The agency said there were a number of unanswered questions about Tripoli's atom bomb program, abandoned in December 2003, including "the sources of low enriched and high enriched uranium contamination found on gas centrifuge equipment in Libya."
The uranium on the Pakistani-developed centrifuges, which Libya bought second-hand on a black market linked to the father of Pakistan's nuclear bomb, Abdul Qadeer Khan, are also assumed to have come from Pakistan, diplomats familiar with the report said.
This would appear to add credence to Iran's assertion that the bomb-grade uranium found on its centrifuges last year also came from the machines' previous owners in Pakistan.
But one Western diplomat said the increasing similarities between Iran's and Libya's programs undermined Tehran's statements that its program was purely peaceful.
The origin of the uranium traces remains one of the major unresolved issues in Iran's nuclear program, which the United States says is a front for a weapons program.
The report said the existence of a global atomic black market, which is also known to have supplied Iran and North Korea (news - web sites), was crucial for Libya's weapons program.
"It is clear ... that the existence of this procurement 'network' was of decisive importance in Libya's clandestine nuclear weapons program," the International Atomic Energy Agency (IAEA) said in the report.
In setting up the illicit network, Khan and scientists from his Khan Research Laboratories were aided by individuals from a number of countries, especially Buhary Syed Abu Tahir, a Sri Lankan businessman whom Malaysian authorities said Friday they had arrested -- ostensibly because of illicit atomic trade.
Other countries whose individuals or companies are long known to have helped Libya and other customers of the nuclear network include South Africa, the Soviet Union, Dubai and Japan.
The IAEA said it found no evidence that Libya had begun work on an atom bomb based on warhead designs Libya said it purchased in late 2001 or early 2002. These designs are believed to be of Chinese origin purchased from Pakistan.
But the IAEA said in the report that a university in Tripoli had "a research laboratory and associated equipment that would be of some use for supporting nuclear weapon related research and development."
NO SAMPLES FROM PAKISTAN
In order to verify that enriched uranium contamination came from Pakistan -- referred to in the IAEA report as the "supplier state" -- the IAEA must "confirm this conclusion by taking and analyzing environmental samples from that supplier state."
Diplomats close to the IAEA said Islamabad has refused to let the IAEA take samples of its enriched uranium.
Centrifuges are used to purify uranium for use as nuclear fuel in power plants, or when very highly enriched, for bombs.
The U.N. watchdog said Libya had "provided prompt, unhindered access to all locations requested by the agency and to all relevant equipment and material declared to be in Libya."
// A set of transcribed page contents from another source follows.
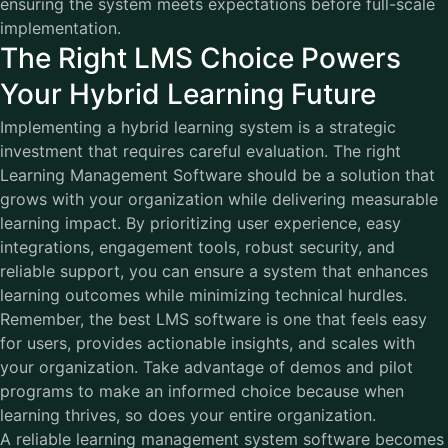
ensuring the system meets expectations before full-scale
implementation.
The Right LMS Choice Powers
Your Hybrid Learning Future
Implementing a hybrid learning system is a strategic
investment that requires careful evaluation. The right
Learning Management Software
should be a solution that
grows with your organization while delivering measurable
learning impact. By prioritizing user experience, easy
integrations, engagement tools, robust security, and
reliable support, you can ensure a system that enhances
learning outcomes while minimizing technical hurdles.
Remember, the best LMS software is one that feels easy
for users, provides actionable insights, and scales with
your organization. Take advantage of demos and pilot
programs to make an informed choice because when
learning thrives, so does your entire organization.
A reliable learning management system software becomes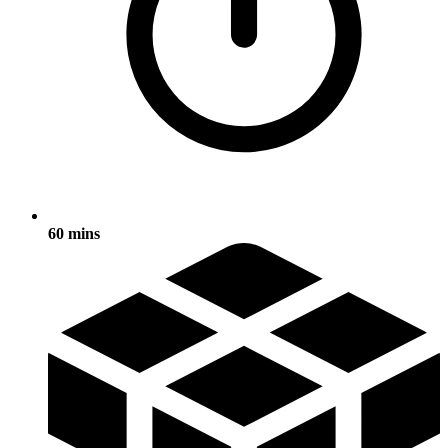
60 mins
Libya has also provided clear answers to most of the IAEA's questions, the report said.
"However, (they) have not always been able to provide supporting documents to augment their short December 2003 timeline" of Libya's weapons program. The IAEA said this limited its ability to fully verify Libya's declarations.
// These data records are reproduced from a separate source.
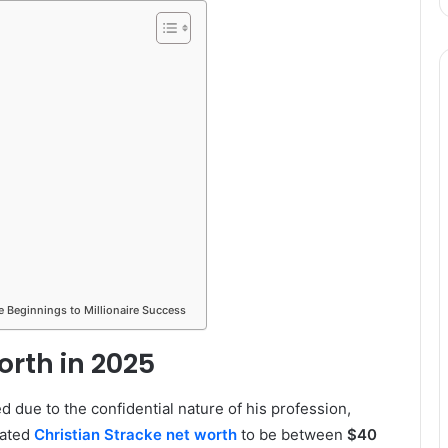
e Beginnings to Millionaire Success
orth in 2025
d due to the confidential nature of his profession,
mated
Christian Stracke net worth
to be between
$40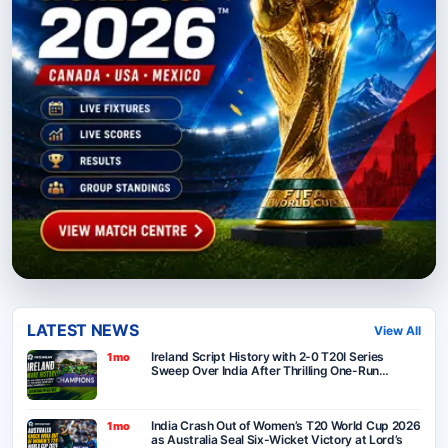
LATEST NEWS
View All
Ireland Script History with 2-0 T20I Series
1mo
Sweep Over India After Thrilling One-Run
Victory in Belfast
India Crash Out of Women’s T20 World Cup 2026
1mo
as Australia Seal Six-Wicket Victory at Lord’s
The Libya report, written by IAEA chief Mohamed ElBaradei, said the investigation of Tripoli's nuclear activities would continue and that the agency would submit another report on Libya's weapons program to the IAEA board in September.
The IAEA will issue a similar report on Iran next week. (Additional reporting by Francois Murphy)
ping
Nothing to see here move along, it was all in the quest for peaceful nuclear power uses and Iraq never tried to advance its nuclear power program.